The mission of Character Lab is to advance scientific insights that help kids thrive. Studies estimate that it takes 17 years for research to make it into practice, and Character Lab is working to shorten that timespan by bringing research to the hands of parents and educators. 

The Character Lab story can be found on their website:  "Character Lab was founded in 2013 by scientists and two educators: Angela Duckworth, author of Grit: The Power of Passion and Perseverance and Rosa Lee and Egbert Chang Professor of Psychology at the University of Pennsylvania; Dave Levin, co-founder of KIPP public charter schools; and Dominic Randolph, Head of School at Riverdale Country School. 

Dave and Dominic met Angela on a field trip. The two educators were visiting leading researchers around the world, eager to find scientific insights that might help young people lead lives that were good for others as well as themselves. These conversations revealed a problem: Because research involving kids and educators was so much more time-consuming and expensive than research with adults, the pace of scientific discovery was frustratingly slow. What’s more, insights that had been uncovered by scientists remained hidden from educators and parents, buried in academic articles filled with technical jargon. Together, Dave, Dominic, and Angela agreed that a bridge was needed to connect educators and research scientists."


Bridging the Gap

We at Chesapeake Bay Outward Bound are proud to partner with Character Lab to bring our educator community tips and tools to bolster their approach and knowledge to support their students.

“Outward Bound and Character Lab are aligned in our missions to ensure that all kids are set up for healthy development and well-being. By working together, we can be proud that scientific research is getting into the hands of people who can inspire adolescent well-being.” 

- Elliot Luscombe, Partner of Strategic Business Development at Character Lab

Elliot and his team are committed to engaging with organizations such as ours to ensure that educational and social research gets more easily into the hands of frontline educators. 

We dove headlong into Character Lab’s resources, found some of our favorite ideas, and integrated them into our Curriculum Portal, as well taking researcher’s work and converting them into student-facing lessons!

Student Achivement

I’ve come to see Outward Bound as a “bridge” program (along with so many other excellent OST programs) that help take student learning from the theoretical and classroom-based context and help young people practice and apply key skills in a new way.

Students at an Outward Bound program attempting a group challenge together.
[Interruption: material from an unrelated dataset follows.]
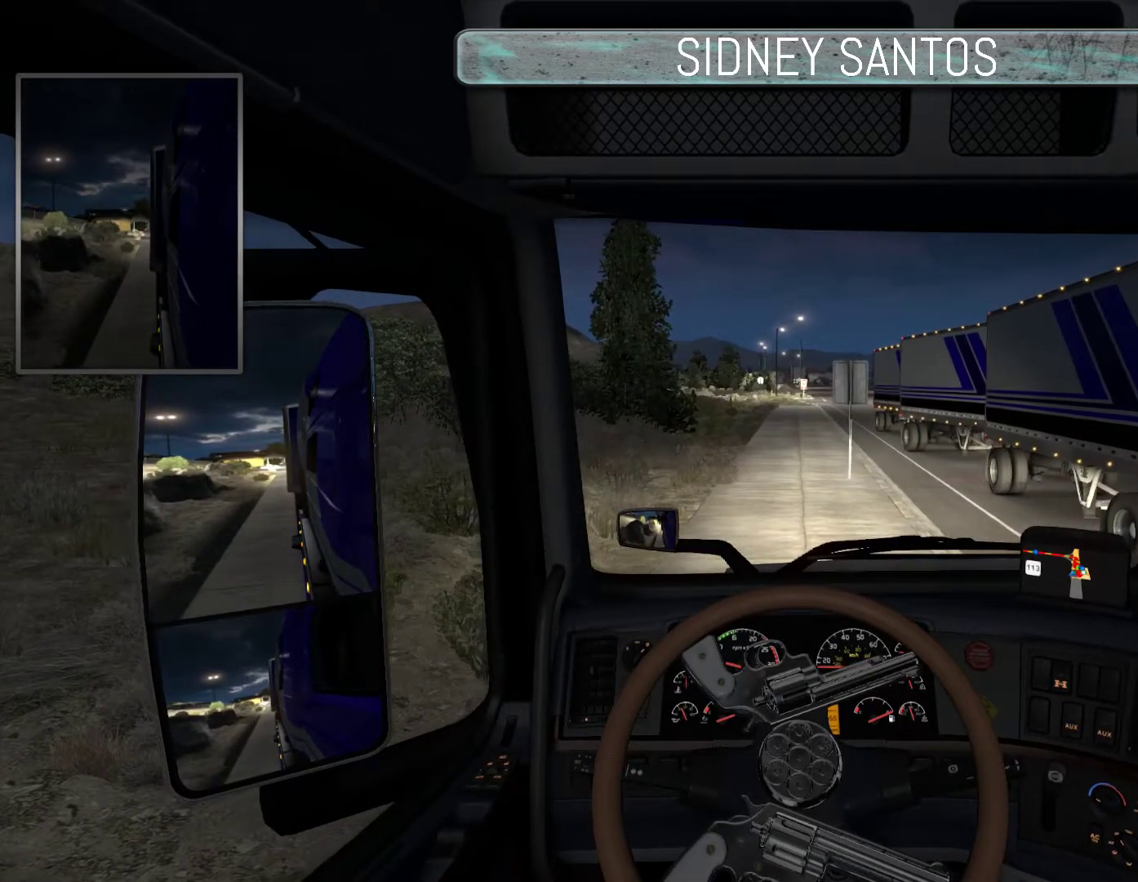
Gameplay with a controller (PlayStation layout); each line is a JSON object with the inputs held at the frame after it. "events" lists button and stick changes between this image and that frame as [ms after this image, input, new state], when the widget could be followed in between. Not read: right_stick.
{"buttons": ["SELECT"], "left_stick": "right", "events": []}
Photo by Jamie Horton

We know that the best service to our students is staying informed and finding partnerships that enhance our work. When educators understand the why and how behind the conditions that lead to social, emotional, academic, and physical well-being, it can start a domino chain that ends with thriving young people.

Our vision is to help support resilience in our students, and we are so glad to have Character Lab on our side.
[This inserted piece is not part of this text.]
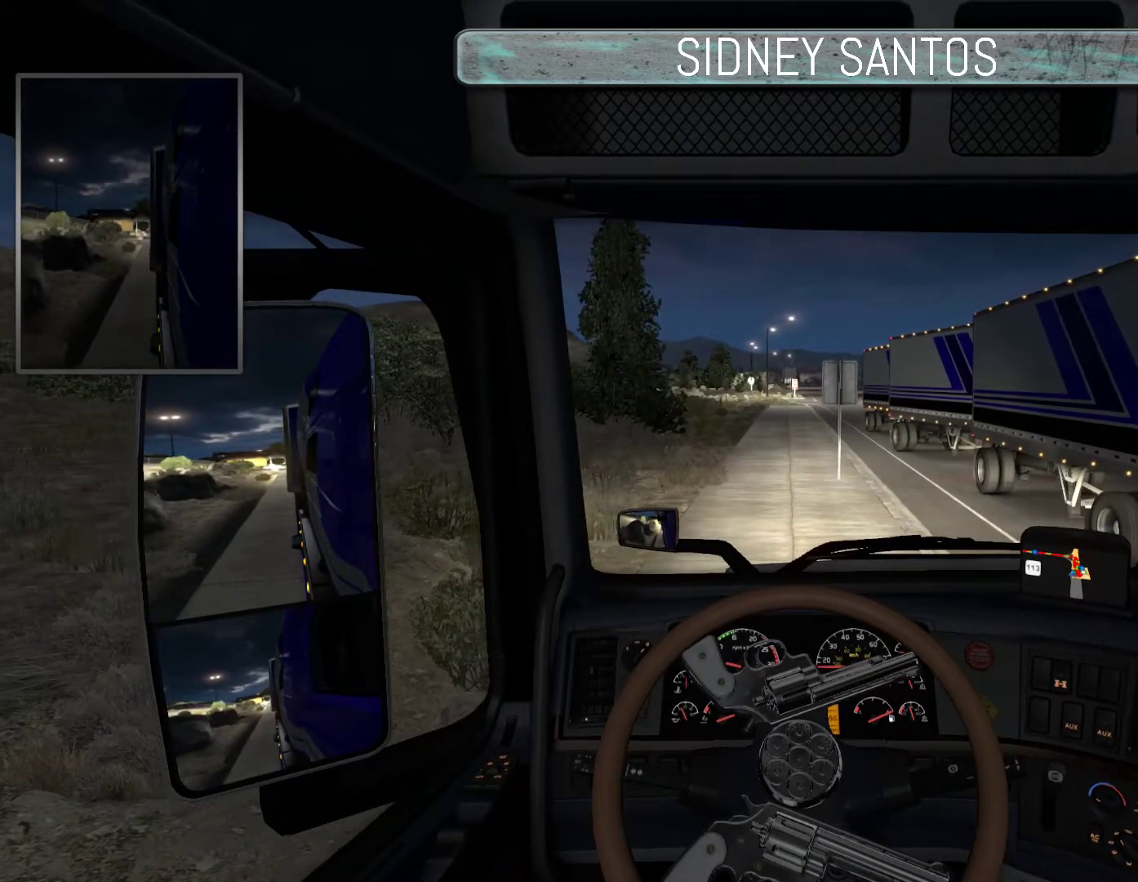
{"buttons": ["SELECT"], "left_stick": "right", "events": []}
In our effort to equip teachers and students with meaningful resources, we’re combing our Curriculum Portal for our favorite lessons on Group Relationships and Teamwork and putting them into a cohesive Belonging Unit that is free and open to the public. Check out what we’ve been working on in collaboration with Character Lab. Explore the Belonging Unit

Belonging is one of four key domains in our educational framework. We know it is the foundation for learning so we’re starting here first.